• [The problem]
Set down exactly the lines that run from the line with "The support that" to the end of the data, and nothing else.

* * *

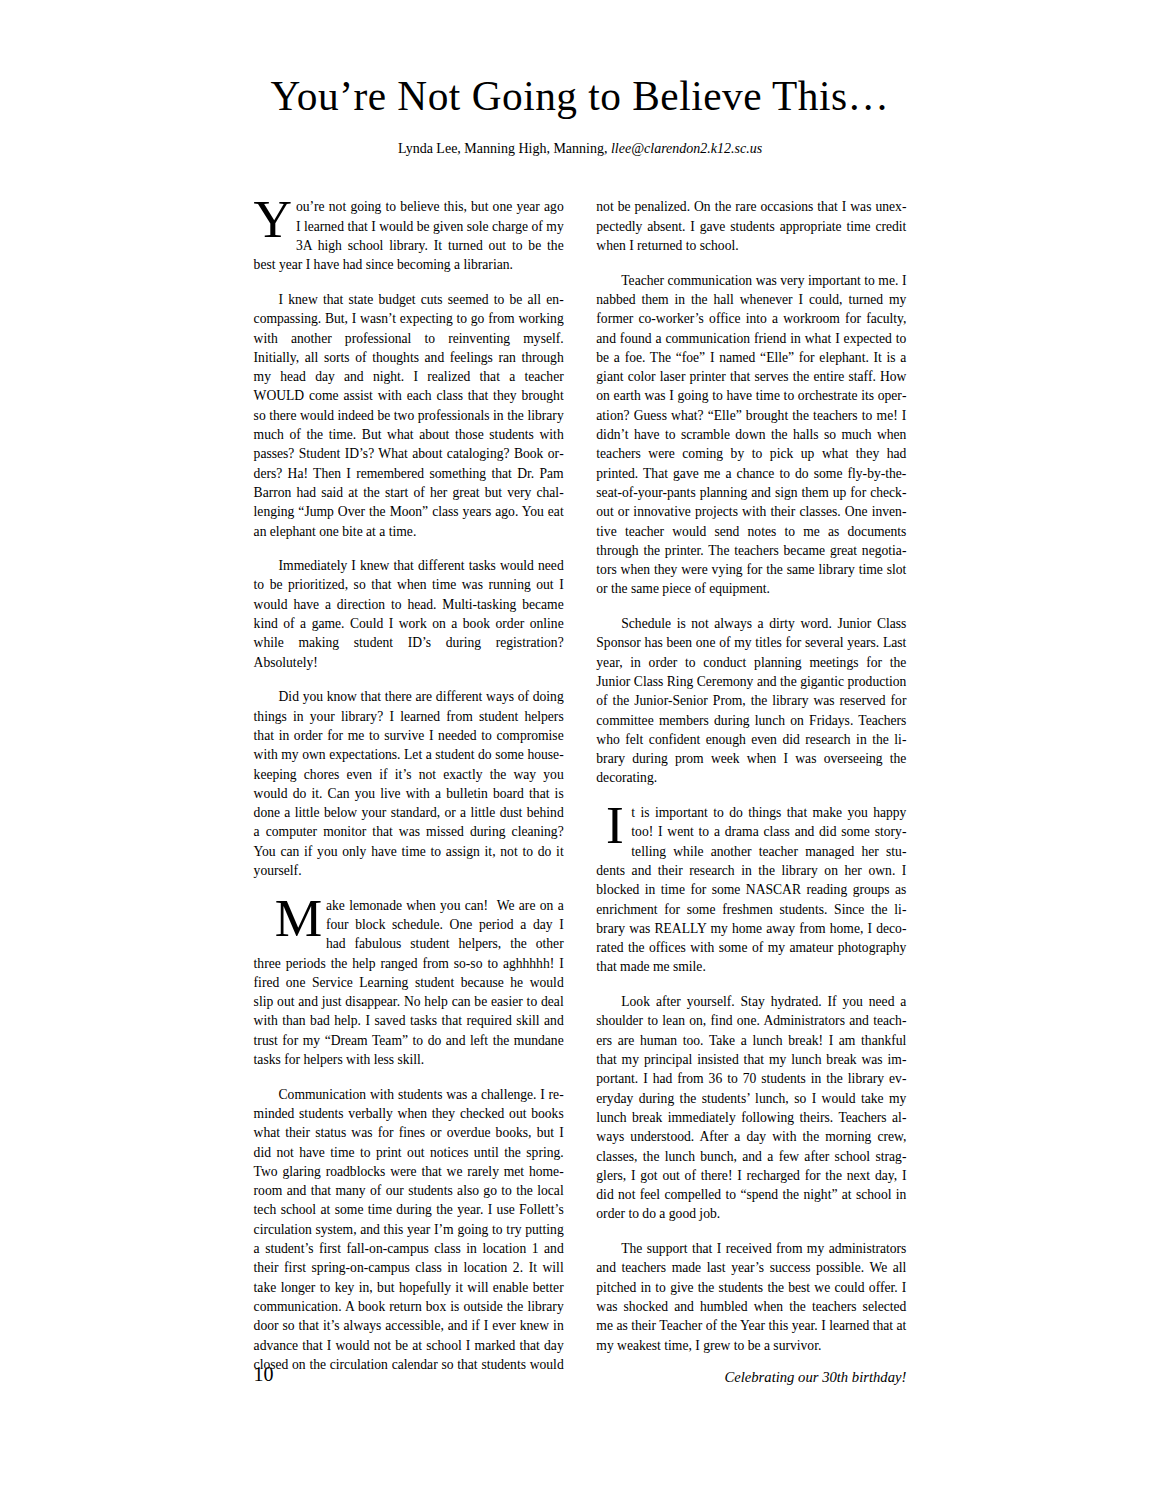You’re Not Going to Believe This…
Lynda Lee, Manning High, Manning, llee@clarendon2.k12.sc.us
You’re not going to believe this, but one year ago I learned that I would be given sole charge of my 3A high school library. It turned out to be the best year I have had since becoming a librarian.
I knew that state budget cuts seemed to be all encompassing. But, I wasn’t expecting to go from working with another professional to reinventing myself. Initially, all sorts of thoughts and feelings ran through my head day and night. I realized that a teacher WOULD come assist with each class that they brought so there would indeed be two professionals in the library much of the time. But what about those students with passes? Student ID’s? What about cataloging? Book orders? Ha! Then I remembered something that Dr. Pam Barron had said at the start of her great but very challenging “Jump Over the Moon” class years ago. You eat an elephant one bite at a time.
Immediately I knew that different tasks would need to be prioritized, so that when time was running out I would have a direction to head. Multi-tasking became kind of a game. Could I work on a book order online while making student ID’s during registration? Absolutely!
Did you know that there are different ways of doing things in your library? I learned from student helpers that in order for me to survive I needed to compromise with my own expectations. Let a student do some housekeeping chores even if it’s not exactly the way you would do it. Can you live with a bulletin board that is done a little below your standard, or a little dust behind a computer monitor that was missed during cleaning? You can if you only have time to assign it, not to do it yourself.
Make lemonade when you can! We are on a four block schedule. One period a day I had fabulous student helpers, the other three periods the help ranged from so-so to aghhhhh! I fired one Service Learning student because he would slip out and just disappear. No help can be easier to deal with than bad help. I saved tasks that required skill and trust for my “Dream Team” to do and left the mundane tasks for helpers with less skill.
Communication with students was a challenge. I reminded students verbally when they checked out books what their status was for fines or overdue books, but I did not have time to print out notices until the spring. Two glaring roadblocks were that we rarely met homeroom and that many of our students also go to the local tech school at some time during the year. I use Follett’s circulation system, and this year I’m going to try putting a student’s first fall-on-campus class in location 1 and their first spring-on-campus class in location 2. It will take longer to key in, but hopefully it will enable better communication. A book return box is outside the library door so that it’s always accessible, and if I ever knew in advance that I would not be at school I marked that day closed on the circulation calendar so that students would not be penalized. On the rare occasions that I was unexpectedly absent. I gave students appropriate time credit when I returned to school.
Teacher communication was very important to me. I nabbed them in the hall whenever I could, turned my former co-worker’s office into a workroom for faculty, and found a communication friend in what I expected to be a foe. The “foe” I named “Elle” for elephant. It is a giant color laser printer that serves the entire staff. How on earth was I going to have time to orchestrate its operation? Guess what? “Elle” brought the teachers to me! I didn’t have to scramble down the halls so much when teachers were coming by to pick up what they had printed. That gave me a chance to do some fly-by-the-seat-of-your-pants planning and sign them up for checkout or innovative projects with their classes. One inventive teacher would send notes to me as documents through the printer. The teachers became great negotiators when they were vying for the same library time slot or the same piece of equipment.
Schedule is not always a dirty word. Junior Class Sponsor has been one of my titles for several years. Last year, in order to conduct planning meetings for the Junior Class Ring Ceremony and the gigantic production of the Junior-Senior Prom, the library was reserved for committee members during lunch on Fridays. Teachers who felt confident enough even did research in the library during prom week when I was overseeing the decorating.
It is important to do things that make you happy too! I went to a drama class and did some storytelling while another teacher managed her students and their research in the library on her own. I blocked in time for some NASCAR reading groups as enrichment for some freshmen students. Since the library was REALLY my home away from home, I decorated the offices with some of my amateur photography that made me smile.
Look after yourself. Stay hydrated. If you need a shoulder to lean on, find one. Administrators and teachers are human too. Take a lunch break! I am thankful that my principal insisted that my lunch break was important. I had from 36 to 70 students in the library everyday during the students’ lunch, so I would take my lunch break immediately following theirs. Teachers always understood. After a day with the morning crew, classes, the lunch bunch, and a few after school stragglers, I got out of there! I recharged for the next day, I did not feel compelled to “spend the night” at school in order to do a good job.
The support that I received from my administrators and teachers made last year’s success possible. We all pitched in to give the students the best we could offer. I was shocked and humbled when the teachers selected me as their Teacher of the Year this year. I learned that at my weakest time, I grew to be a survivor.
10 Celebrating our 30th birthday!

* * *

• [Answer box]
The support that I received from my administrators and teachers made last year’s success possible. We all pitched in to give the students the best we could offer. I was shocked and humbled when the teachers selected me as their Teacher of the Year this year. I learned that at my weakest time, I grew to be a survivor.
10 Celebrating our 30th birthday!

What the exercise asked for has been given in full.